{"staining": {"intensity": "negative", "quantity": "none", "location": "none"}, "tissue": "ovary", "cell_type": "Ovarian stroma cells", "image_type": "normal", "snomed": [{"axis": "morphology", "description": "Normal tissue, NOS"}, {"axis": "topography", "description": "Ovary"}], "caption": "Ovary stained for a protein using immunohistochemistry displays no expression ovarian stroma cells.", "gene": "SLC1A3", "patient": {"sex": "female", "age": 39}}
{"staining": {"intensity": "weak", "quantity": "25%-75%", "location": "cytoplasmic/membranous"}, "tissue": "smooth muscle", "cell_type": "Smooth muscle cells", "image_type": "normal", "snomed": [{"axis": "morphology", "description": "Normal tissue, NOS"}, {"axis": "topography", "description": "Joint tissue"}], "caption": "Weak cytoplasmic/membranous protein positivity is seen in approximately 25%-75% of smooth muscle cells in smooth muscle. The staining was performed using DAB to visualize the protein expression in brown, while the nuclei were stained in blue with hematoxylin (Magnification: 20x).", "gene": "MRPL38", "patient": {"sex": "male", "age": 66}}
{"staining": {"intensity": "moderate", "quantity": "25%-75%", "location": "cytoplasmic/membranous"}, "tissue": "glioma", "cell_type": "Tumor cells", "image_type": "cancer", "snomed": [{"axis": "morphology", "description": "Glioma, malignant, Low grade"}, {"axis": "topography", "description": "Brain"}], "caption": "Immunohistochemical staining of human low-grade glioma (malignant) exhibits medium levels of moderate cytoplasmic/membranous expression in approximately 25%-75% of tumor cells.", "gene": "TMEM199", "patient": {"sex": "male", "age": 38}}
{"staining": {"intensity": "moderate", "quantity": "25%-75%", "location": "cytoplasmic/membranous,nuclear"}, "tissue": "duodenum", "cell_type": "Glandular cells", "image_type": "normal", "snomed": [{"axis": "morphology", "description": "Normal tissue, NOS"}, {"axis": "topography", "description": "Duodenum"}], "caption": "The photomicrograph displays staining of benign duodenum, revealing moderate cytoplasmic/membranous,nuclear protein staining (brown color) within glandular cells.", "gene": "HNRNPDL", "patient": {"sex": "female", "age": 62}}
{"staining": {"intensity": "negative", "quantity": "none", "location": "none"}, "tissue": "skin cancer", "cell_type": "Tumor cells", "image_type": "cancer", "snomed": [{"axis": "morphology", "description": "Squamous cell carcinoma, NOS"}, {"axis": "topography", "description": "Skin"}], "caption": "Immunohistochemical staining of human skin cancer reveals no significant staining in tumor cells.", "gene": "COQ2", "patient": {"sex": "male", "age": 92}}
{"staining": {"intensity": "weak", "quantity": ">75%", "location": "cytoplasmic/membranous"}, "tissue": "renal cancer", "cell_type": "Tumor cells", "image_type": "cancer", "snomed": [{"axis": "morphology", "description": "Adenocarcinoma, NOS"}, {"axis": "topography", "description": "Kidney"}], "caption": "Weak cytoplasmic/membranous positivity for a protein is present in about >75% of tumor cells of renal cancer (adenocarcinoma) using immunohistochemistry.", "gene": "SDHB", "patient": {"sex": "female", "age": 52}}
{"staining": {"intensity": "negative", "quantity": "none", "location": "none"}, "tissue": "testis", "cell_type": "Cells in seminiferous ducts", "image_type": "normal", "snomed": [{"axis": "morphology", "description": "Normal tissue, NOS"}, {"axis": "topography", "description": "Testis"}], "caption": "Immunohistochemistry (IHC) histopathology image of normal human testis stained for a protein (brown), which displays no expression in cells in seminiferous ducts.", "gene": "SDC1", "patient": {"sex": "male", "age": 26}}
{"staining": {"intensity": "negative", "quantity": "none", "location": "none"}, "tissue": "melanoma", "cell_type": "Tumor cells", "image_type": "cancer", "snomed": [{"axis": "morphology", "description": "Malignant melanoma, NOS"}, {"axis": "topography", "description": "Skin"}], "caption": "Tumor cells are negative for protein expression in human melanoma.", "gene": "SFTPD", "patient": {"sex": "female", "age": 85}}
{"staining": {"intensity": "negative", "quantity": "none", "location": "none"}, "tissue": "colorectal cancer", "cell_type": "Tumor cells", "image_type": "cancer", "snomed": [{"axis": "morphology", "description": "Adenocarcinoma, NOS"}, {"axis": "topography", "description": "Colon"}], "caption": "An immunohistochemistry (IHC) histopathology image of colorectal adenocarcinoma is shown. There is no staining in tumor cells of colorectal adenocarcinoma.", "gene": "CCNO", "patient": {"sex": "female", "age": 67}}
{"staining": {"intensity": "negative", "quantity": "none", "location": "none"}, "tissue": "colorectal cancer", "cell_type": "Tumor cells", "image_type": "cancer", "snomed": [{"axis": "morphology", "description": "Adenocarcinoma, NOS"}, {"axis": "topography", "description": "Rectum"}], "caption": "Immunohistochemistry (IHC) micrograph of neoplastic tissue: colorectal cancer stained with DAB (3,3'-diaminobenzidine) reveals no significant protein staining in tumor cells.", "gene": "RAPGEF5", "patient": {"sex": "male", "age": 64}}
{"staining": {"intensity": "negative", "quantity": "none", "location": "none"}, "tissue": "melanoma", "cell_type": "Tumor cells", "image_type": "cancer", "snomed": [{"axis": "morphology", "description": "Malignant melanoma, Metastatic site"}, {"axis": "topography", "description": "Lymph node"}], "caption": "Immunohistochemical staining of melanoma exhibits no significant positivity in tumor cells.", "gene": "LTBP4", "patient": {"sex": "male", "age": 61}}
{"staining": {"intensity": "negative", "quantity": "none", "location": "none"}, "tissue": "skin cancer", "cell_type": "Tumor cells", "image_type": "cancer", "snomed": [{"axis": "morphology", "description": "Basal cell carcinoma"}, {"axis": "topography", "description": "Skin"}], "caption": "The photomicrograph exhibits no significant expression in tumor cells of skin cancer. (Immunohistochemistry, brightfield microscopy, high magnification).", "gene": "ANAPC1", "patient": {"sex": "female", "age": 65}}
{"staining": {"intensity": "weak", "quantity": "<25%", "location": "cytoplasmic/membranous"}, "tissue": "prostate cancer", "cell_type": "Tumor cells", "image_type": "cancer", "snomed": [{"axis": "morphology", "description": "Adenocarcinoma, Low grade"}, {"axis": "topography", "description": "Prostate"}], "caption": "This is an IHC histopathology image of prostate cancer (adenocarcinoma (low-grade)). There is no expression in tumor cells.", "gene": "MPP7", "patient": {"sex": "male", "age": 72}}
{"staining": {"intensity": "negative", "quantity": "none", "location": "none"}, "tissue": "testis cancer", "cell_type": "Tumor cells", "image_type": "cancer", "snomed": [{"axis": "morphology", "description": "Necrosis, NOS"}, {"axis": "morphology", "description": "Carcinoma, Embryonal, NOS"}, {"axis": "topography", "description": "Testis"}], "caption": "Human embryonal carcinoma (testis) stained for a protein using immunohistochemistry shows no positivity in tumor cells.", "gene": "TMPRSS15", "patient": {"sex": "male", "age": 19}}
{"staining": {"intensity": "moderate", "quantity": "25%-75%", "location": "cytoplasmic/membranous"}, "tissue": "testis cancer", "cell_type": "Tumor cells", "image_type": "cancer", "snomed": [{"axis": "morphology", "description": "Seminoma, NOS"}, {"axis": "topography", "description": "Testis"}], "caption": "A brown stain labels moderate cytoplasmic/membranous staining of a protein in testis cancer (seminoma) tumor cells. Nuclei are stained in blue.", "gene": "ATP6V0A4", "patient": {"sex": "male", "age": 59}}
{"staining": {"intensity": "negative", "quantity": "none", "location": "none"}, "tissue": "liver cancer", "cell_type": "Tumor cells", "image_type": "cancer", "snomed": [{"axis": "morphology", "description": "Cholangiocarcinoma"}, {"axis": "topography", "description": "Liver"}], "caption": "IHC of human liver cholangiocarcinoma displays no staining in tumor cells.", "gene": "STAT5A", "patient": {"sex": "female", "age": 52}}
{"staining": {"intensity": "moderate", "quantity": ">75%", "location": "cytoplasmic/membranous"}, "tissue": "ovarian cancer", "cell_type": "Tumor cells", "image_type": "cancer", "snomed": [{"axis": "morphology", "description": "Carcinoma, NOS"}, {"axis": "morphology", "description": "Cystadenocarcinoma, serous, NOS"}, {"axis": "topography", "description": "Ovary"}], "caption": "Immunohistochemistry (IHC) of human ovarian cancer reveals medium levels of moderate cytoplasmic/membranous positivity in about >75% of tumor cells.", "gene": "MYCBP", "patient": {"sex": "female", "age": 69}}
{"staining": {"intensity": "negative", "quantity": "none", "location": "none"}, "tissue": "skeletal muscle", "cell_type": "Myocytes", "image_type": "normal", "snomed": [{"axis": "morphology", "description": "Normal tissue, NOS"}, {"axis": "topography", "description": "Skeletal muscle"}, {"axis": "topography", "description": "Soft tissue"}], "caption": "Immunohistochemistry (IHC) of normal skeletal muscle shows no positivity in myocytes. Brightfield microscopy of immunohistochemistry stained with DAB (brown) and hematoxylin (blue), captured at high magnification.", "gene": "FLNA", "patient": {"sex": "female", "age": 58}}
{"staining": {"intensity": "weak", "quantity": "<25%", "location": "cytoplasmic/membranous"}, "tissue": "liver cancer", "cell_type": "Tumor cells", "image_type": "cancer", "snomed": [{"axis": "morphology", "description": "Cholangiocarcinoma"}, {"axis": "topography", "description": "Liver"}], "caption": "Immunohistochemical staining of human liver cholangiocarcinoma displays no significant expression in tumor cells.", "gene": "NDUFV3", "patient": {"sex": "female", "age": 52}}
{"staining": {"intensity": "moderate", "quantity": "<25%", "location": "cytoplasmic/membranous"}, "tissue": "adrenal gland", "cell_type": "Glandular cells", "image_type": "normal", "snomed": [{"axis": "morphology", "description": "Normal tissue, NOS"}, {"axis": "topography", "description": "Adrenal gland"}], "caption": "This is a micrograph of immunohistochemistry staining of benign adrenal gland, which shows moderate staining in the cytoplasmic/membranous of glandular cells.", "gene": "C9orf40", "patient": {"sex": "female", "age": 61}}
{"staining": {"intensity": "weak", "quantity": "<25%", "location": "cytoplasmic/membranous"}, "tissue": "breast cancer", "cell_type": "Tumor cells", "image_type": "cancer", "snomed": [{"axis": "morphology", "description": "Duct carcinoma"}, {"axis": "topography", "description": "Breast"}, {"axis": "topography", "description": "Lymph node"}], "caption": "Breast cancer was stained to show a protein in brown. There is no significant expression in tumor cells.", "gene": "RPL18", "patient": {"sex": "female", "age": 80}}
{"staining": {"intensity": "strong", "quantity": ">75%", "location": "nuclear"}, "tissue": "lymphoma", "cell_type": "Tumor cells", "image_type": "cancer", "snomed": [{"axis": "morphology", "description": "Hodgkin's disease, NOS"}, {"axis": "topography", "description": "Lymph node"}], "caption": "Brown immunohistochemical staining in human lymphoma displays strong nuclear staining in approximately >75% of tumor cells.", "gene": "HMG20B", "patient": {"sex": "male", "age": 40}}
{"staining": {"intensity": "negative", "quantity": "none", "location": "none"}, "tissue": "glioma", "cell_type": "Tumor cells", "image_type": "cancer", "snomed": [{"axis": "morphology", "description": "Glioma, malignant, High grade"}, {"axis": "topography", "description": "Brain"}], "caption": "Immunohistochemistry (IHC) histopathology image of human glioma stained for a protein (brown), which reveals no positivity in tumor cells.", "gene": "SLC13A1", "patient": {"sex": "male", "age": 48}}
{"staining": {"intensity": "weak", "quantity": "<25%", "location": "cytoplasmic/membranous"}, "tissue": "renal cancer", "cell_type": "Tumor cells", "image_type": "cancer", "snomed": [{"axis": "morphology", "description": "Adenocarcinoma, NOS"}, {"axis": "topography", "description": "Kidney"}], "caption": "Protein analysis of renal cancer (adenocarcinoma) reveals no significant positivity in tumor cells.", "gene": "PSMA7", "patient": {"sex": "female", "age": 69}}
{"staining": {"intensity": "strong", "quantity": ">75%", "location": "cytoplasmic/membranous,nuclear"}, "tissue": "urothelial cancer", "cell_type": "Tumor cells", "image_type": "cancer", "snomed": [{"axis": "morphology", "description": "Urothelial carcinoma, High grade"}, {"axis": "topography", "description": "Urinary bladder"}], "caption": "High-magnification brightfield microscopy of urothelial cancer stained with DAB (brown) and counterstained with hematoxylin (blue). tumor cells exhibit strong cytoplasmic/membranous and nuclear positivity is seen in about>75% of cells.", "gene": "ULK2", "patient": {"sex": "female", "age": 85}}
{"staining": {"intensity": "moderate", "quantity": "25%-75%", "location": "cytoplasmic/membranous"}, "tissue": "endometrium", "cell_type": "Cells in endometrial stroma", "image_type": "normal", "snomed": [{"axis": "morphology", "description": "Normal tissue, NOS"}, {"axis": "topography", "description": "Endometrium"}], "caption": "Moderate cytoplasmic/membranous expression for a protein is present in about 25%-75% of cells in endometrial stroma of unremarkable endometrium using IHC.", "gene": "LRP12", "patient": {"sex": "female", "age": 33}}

ASSIGNMENT - Exactly the lines from the one containing "analysis of renal" to the last line of the entries above must be duplicated, with both of those lines included and nothing more.

THE COMPLETED TASK -
{"staining": {"intensity": "weak", "quantity": "<25%", "location": "cytoplasmic/membranous"}, "tissue": "renal cancer", "cell_type": "Tumor cells", "image_type": "cancer", "snomed": [{"axis": "morphology", "description": "Adenocarcinoma, NOS"}, {"axis": "topography", "description": "Kidney"}], "caption": "Protein analysis of renal cancer (adenocarcinoma) reveals no significant positivity in tumor cells.", "gene": "PSMA7", "patient": {"sex": "female", "age": 69}}
{"staining": {"intensity": "strong", "quantity": ">75%", "location": "cytoplasmic/membranous,nuclear"}, "tissue": "urothelial cancer", "cell_type": "Tumor cells", "image_type": "cancer", "snomed": [{"axis": "morphology", "description": "Urothelial carcinoma, High grade"}, {"axis": "topography", "description": "Urinary bladder"}], "caption": "High-magnification brightfield microscopy of urothelial cancer stained with DAB (brown) and counterstained with hematoxylin (blue). tumor cells exhibit strong cytoplasmic/membranous and nuclear positivity is seen in about>75% of cells.", "gene": "ULK2", "patient": {"sex": "female", "age": 85}}
{"staining": {"intensity": "moderate", "quantity": "25%-75%", "location": "cytoplasmic/membranous"}, "tissue": "endometrium", "cell_type": "Cells in endometrial stroma", "image_type": "normal", "snomed": [{"axis": "morphology", "description": "Normal tissue, NOS"}, {"axis": "topography", "description": "Endometrium"}], "caption": "Moderate cytoplasmic/membranous expression for a protein is present in about 25%-75% of cells in endometrial stroma of unremarkable endometrium using IHC.", "gene": "LRP12", "patient": {"sex": "female", "age": 33}}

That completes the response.